In view of the outrages against R.U.C. families, is my right hon. Friend satisfied that the Constabulary's arms are sufficient? Second, is not the appointment of Dr. Newe highly relevant and highly welcome in relation to this problem, and do not those politicians at Stormont and here, who crab his appointment and fail to welcome it, although making long speeches at Question Time, condemn themselves?

Mr. Maudling

I know that the G.O.C. is well aware of the danger to which the police are exposed. On the second point which my hon. Friend raises, I think it a pity that this appointment should have been received in some quarters a little churlishly.

Mr. Loughlin

Is the right hon. Gentleman aware that many of us welcome the appointment of Dr. Newe, even though he is described as a "Castle Catholic" by some people? But may I ask him to make absolutely clear that, in his reply to his hon. Friend the Member for Londonderry (Mr. Chichester-Clark), the right hon. Gentleman was not himself attempting to inhibit Dr. Newe in any statement which he makes in regard to the maintenance of law and order and the creation of better relations?

Mr. Maudling

Certainly not. I referred to a statement made by Dr.
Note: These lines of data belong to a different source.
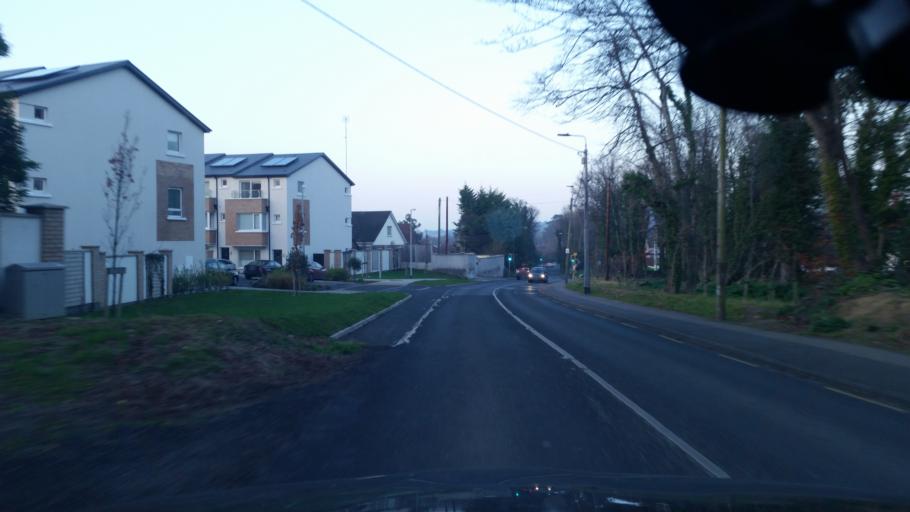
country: IE
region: Leinster
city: Shankill
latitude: 53.2356
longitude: -6.1229
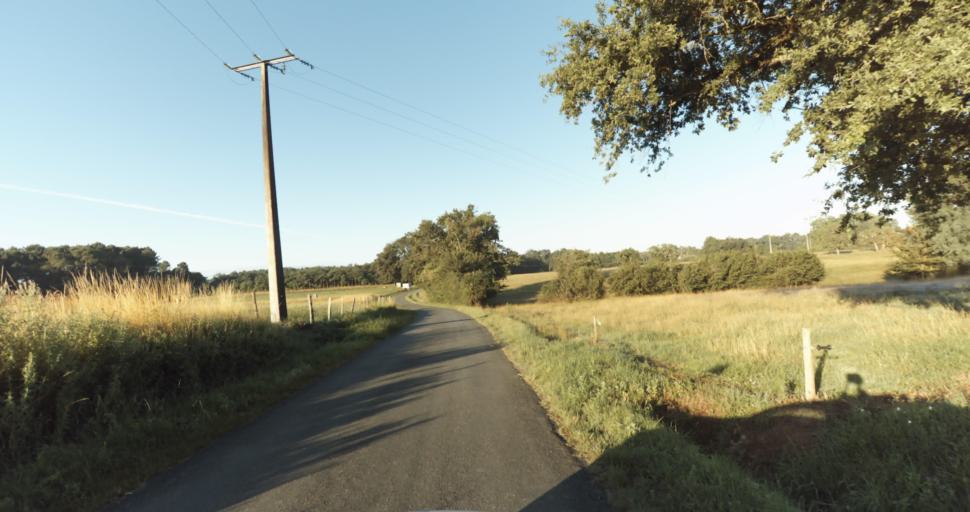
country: FR
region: Aquitaine
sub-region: Departement de la Gironde
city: Bazas
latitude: 44.4211
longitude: -0.2333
Newe, which I said I regarded as a very wise statement on a principle which all would wish to follow, namely, the need to do everything possible to achieve harmony between the communities.

Mr. Kilfedder

Has any request been made by the Stormont Government to this Government to bring pressure on the Dublin Government to extradite people who are responsible for the murders of policemen and soldiers and who, at this moment, are hiding in the Free State?

Mr. Maudling

In keeping with our responsibilities in this matter, I am always prepared to consider a proposition of that kind put to us by the Northern Ireland Government. If my hon. Friend has any particular case in mind, perhaps he will let me know.

Mr. Stallard

Does the right hon. Gentleman realise that his constant emphasis on law and order is, in the view of many of us, only making the situation worse and is leading to more and more repression? If he would only begin to speak about a permanent political solution, he would have much more support from many people in the country.

Mr. Maudling

That is not entirely fair. I and my colleagues, in the speeches we have made, have always said that there are two problems, the security situation and the political situation. Both are equally important, both must be resolved, but so long as murder continues the security situation must be in the forefront of our minds.

Mr. Chichester-Clark

First, may I make perfectly clear that nothing I said was intended to inhibit Dr. Newe in any way, and ought not to have been taken as such. As regards law and order, will my right hon. Friend condemn the appalling performance directed against the troops and against policemen in Northern Ireland yesterday, and will he use every opportunity open to him, and ask every other member of the Government to use every opportunity, to show that we are now dealing with a band of men whose cowardice and ferocity probably exceeds that even of the E.O.K.A. and the Viet Cong? Will he ensure that the British public are not in danger of being brainwashed by Republican propaganda to a much greater degree than any internee, according to any of the allegations, was in danger of being brainwashed by British soldiers or policemen?

Mr. Maudling

I am sure that all right hon. and hon. Members would unite in condemning violence, murder and terrorism and in supporting the security forces in putting them down.